A ASSOCIAÇÃO NACIONAL DAS DEFENSORAS E DEFENSORES
PÚBLICOS – ANADEP, por meio da Comissão dos Direitos da Mulher,
representante de mais de seis mil defensoras e defensores públicos estaduais
e distritais das 27 unidades da federação, bem como responsável pela
promoção e proteção de direitos de milhões de pessoas em situações de
vulnerabilidades, no uso de suas atribuições estatutárias, com fulcro no Artigo
2º, Inciso IV, de seu Estatuto, tendo por uma de suas finalidades institucionais
a de “colaborar com os Poderes constituídos no aperfeiçoamento da ordem
jurídica, fazendo representações, indicações, requerimentos ou sugestões à
legislação existente ou a projetos em tramitação”, vem a público manifestar-se
sobre a possível sanção ao Projeto de Lei n. 2538/2019, que impõe a
notificação compulsória, por parte dos profissionais da saúde, nos casos de
indícios ou confirmação de violência contra a mulher, determinando, ainda, que
os profissionais comuniquem os fatos a autoridade policial para adoção de
providências.
Ao impor que o profissional de saúde provoque a autoridade policial para
persecução do responsável pela violência, o PL 2538/2019 viola o direito da
mulher ao sigilo médico, instituto milenar, que encontra suas raízes no
juramento de Hipócrates e foi acolhido pelo ordenamento jurídico pátrio sob o
status de direito fundamental, decorrente do primado da dignidade da pessoa
humana, dos direitos à intimidade e à vida privada.
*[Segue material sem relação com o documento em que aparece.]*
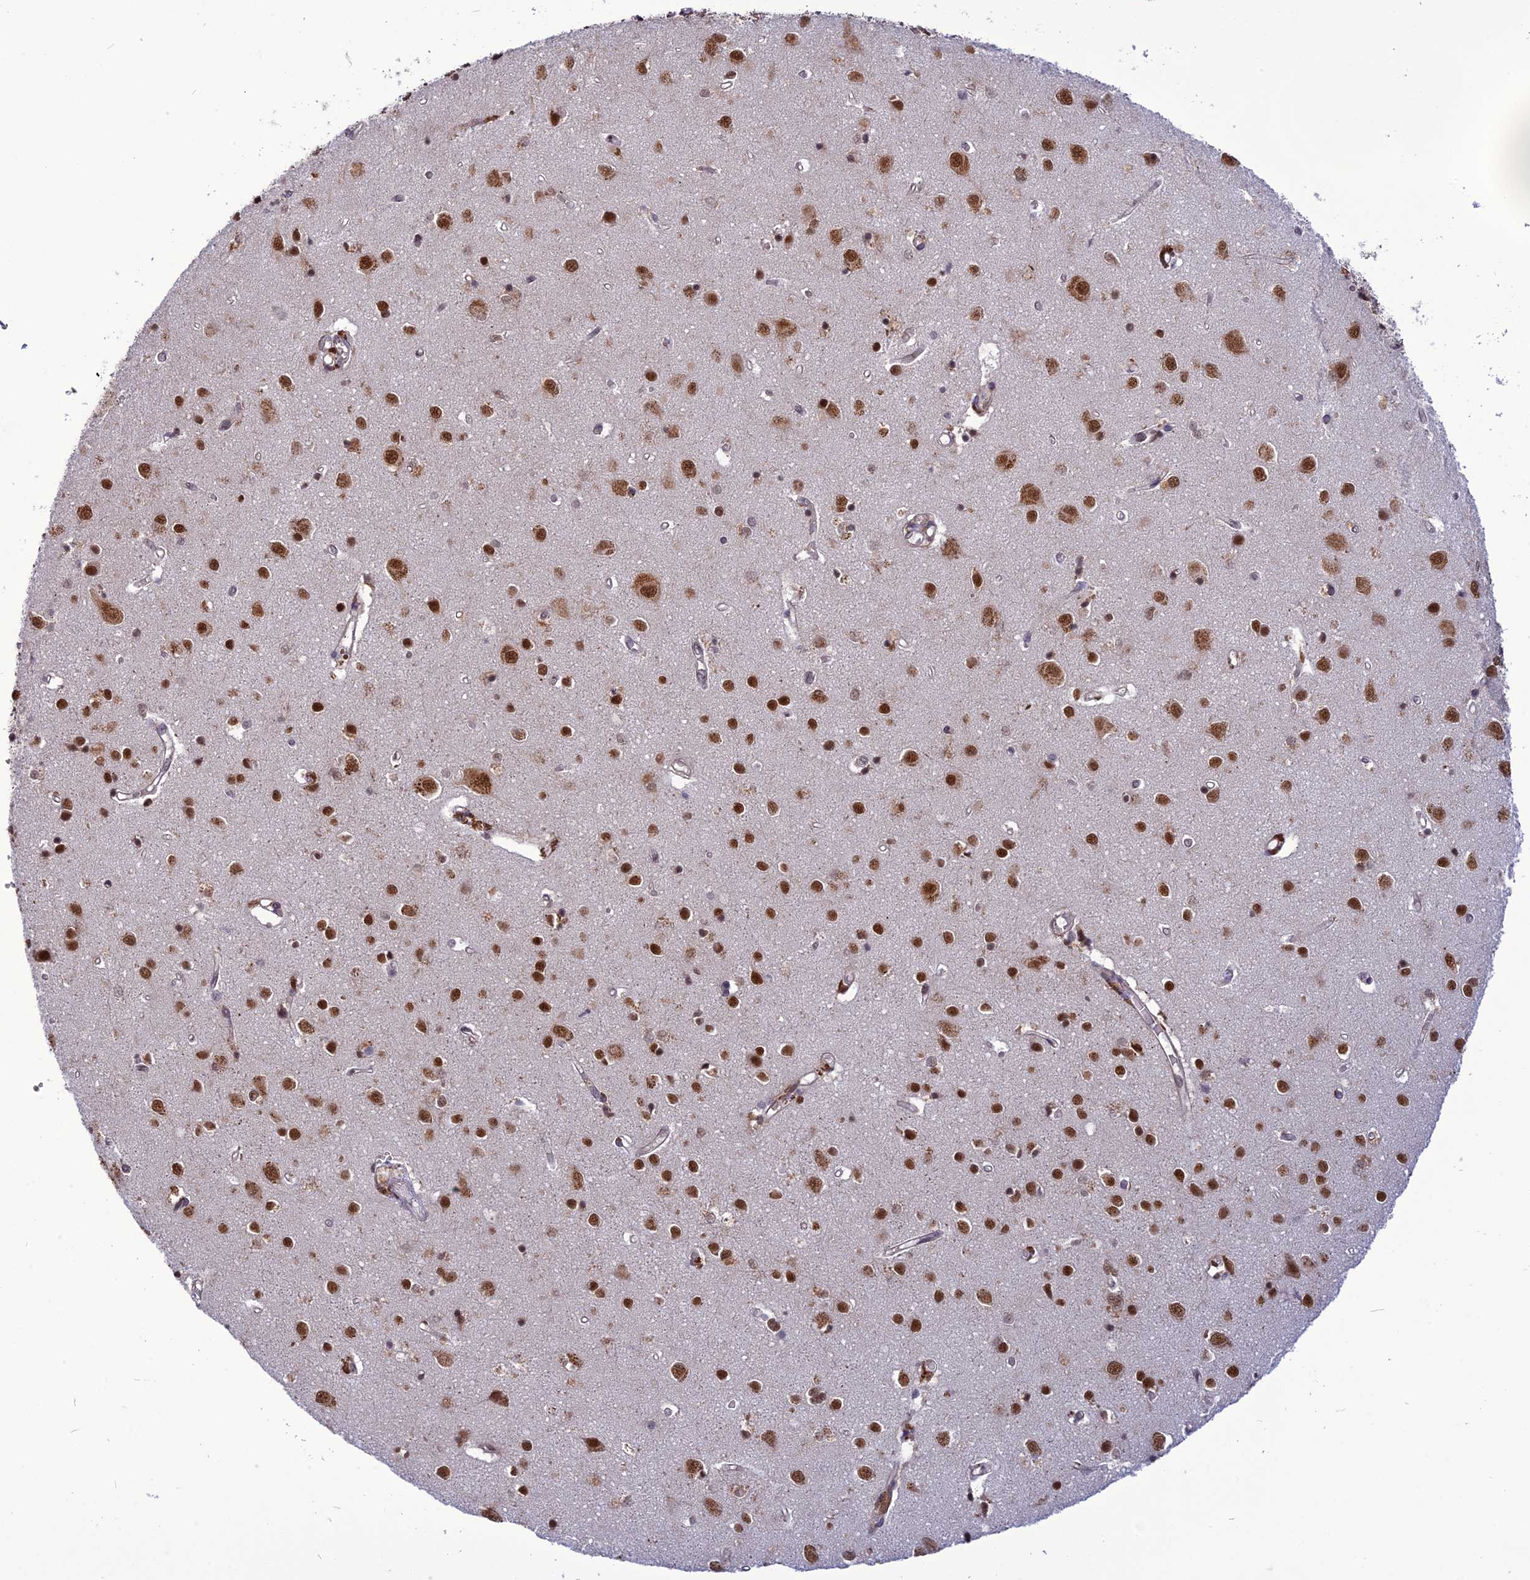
{"staining": {"intensity": "negative", "quantity": "none", "location": "none"}, "tissue": "cerebral cortex", "cell_type": "Endothelial cells", "image_type": "normal", "snomed": [{"axis": "morphology", "description": "Normal tissue, NOS"}, {"axis": "topography", "description": "Cerebral cortex"}], "caption": "DAB immunohistochemical staining of normal cerebral cortex exhibits no significant expression in endothelial cells. (Stains: DAB immunohistochemistry with hematoxylin counter stain, Microscopy: brightfield microscopy at high magnification).", "gene": "RTRAF", "patient": {"sex": "female", "age": 64}}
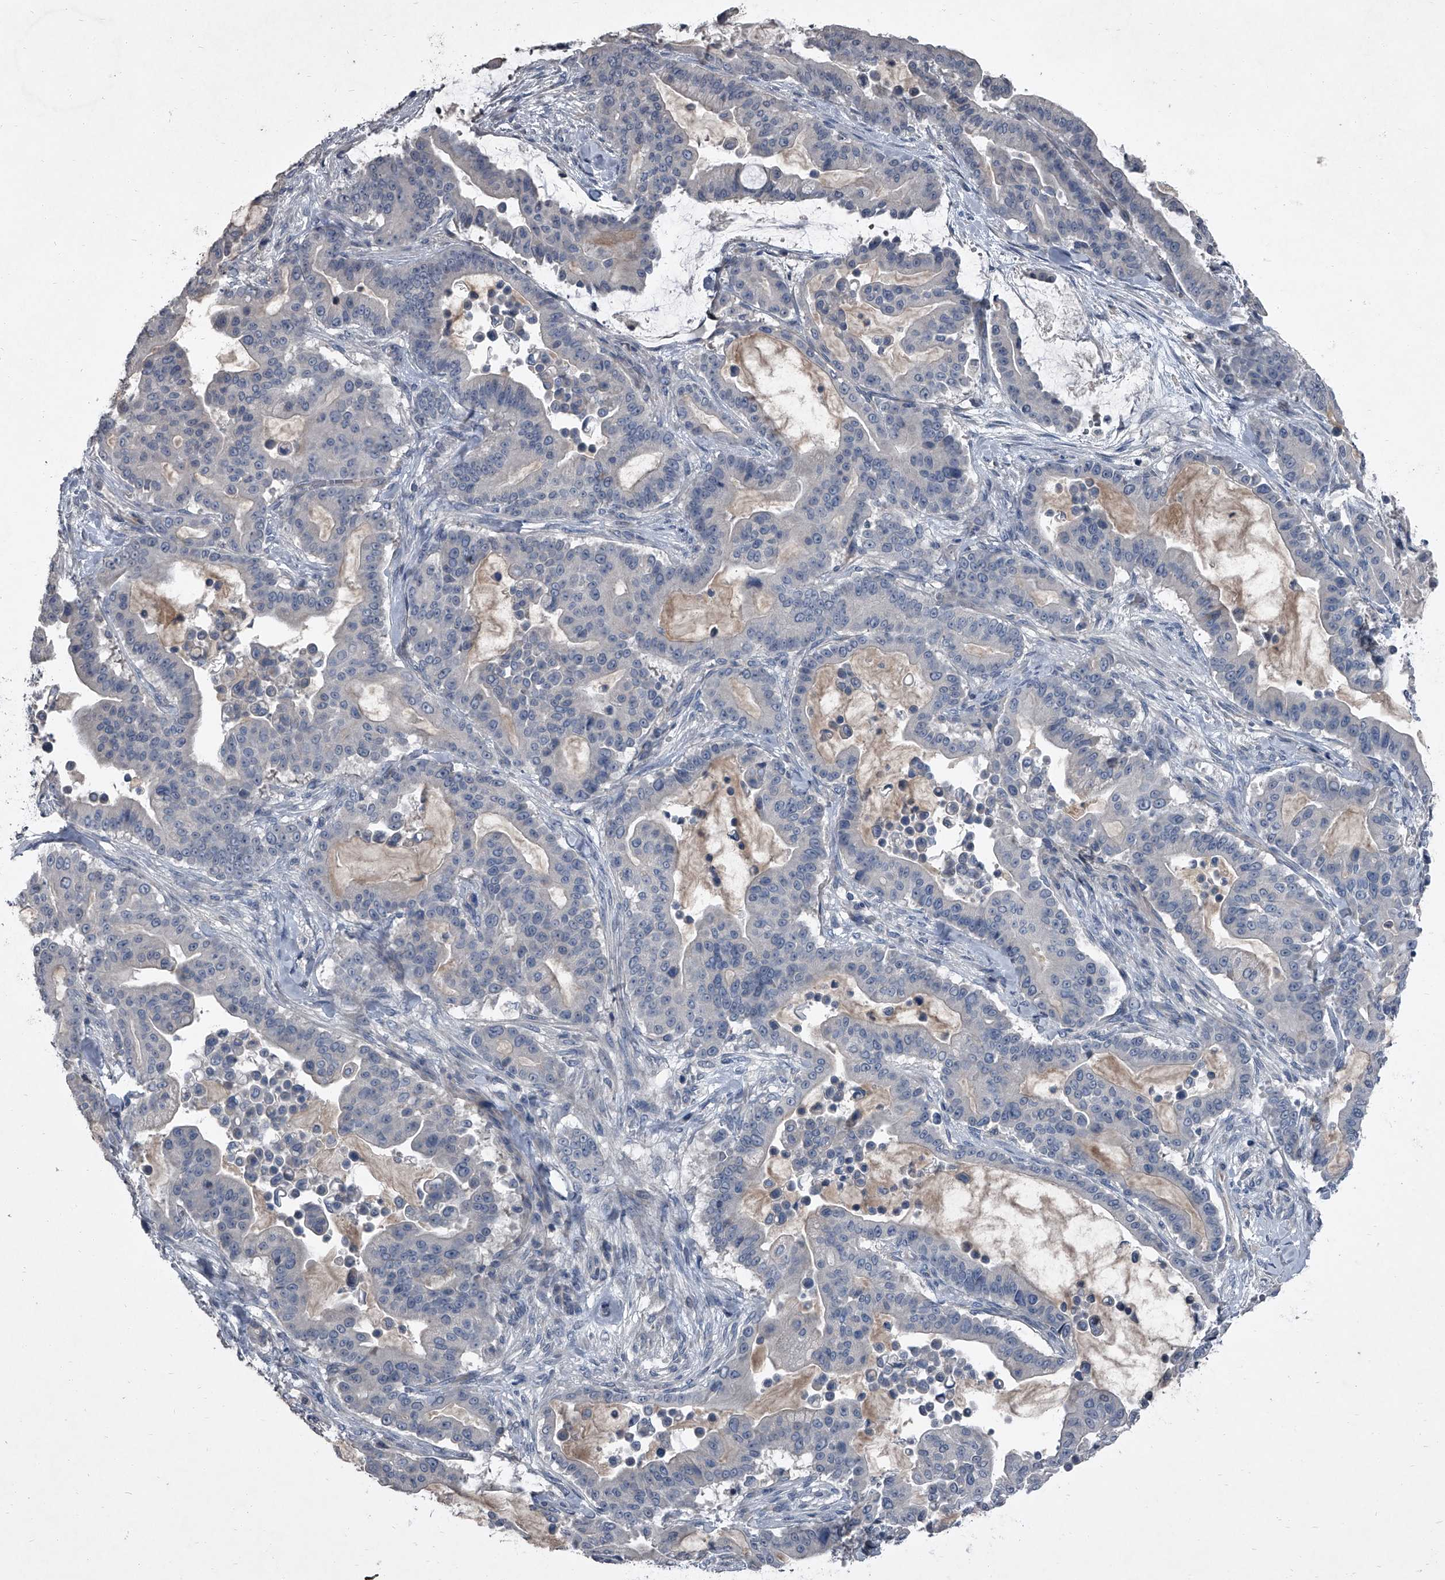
{"staining": {"intensity": "negative", "quantity": "none", "location": "none"}, "tissue": "pancreatic cancer", "cell_type": "Tumor cells", "image_type": "cancer", "snomed": [{"axis": "morphology", "description": "Adenocarcinoma, NOS"}, {"axis": "topography", "description": "Pancreas"}], "caption": "Micrograph shows no significant protein positivity in tumor cells of pancreatic adenocarcinoma. (Brightfield microscopy of DAB immunohistochemistry (IHC) at high magnification).", "gene": "HEPHL1", "patient": {"sex": "male", "age": 63}}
É preciso que a rede de atendimento às mulheres constitua espaço de
confiança e acolhimento, possibilitando que estas apresentem suas demandas
de forma livre e segura, o que ganha ainda maior relevância quando se trata da
busca por tratamento médico-hospitalar. A norma em questão gerará o
alarmante risco de que, cientes da obrigatoriedade de notificação por parte do
profissional de saúde, as mulheres deixem de procurar seus serviços, ficando
expostas a uma desproteção ainda maior à sua integridade psicofísica.
A proposta também expõe a mulher à necessidade de adoção de
procedimentos possivelmente não desejados, violando sua autonomia e sua
livre manifestação de vontade. Em termos outros, nessas condições, à mulher
seria negada a condição de sujeito de direitos, apta a decidir sobre a melhor
estratégia de enfrentamento à violência diante de seu contexto particular,
passando a ser tratada, pelos sistemas de saúde e de justiça, como mero
instrumento para a persecução penal de seu ofensor.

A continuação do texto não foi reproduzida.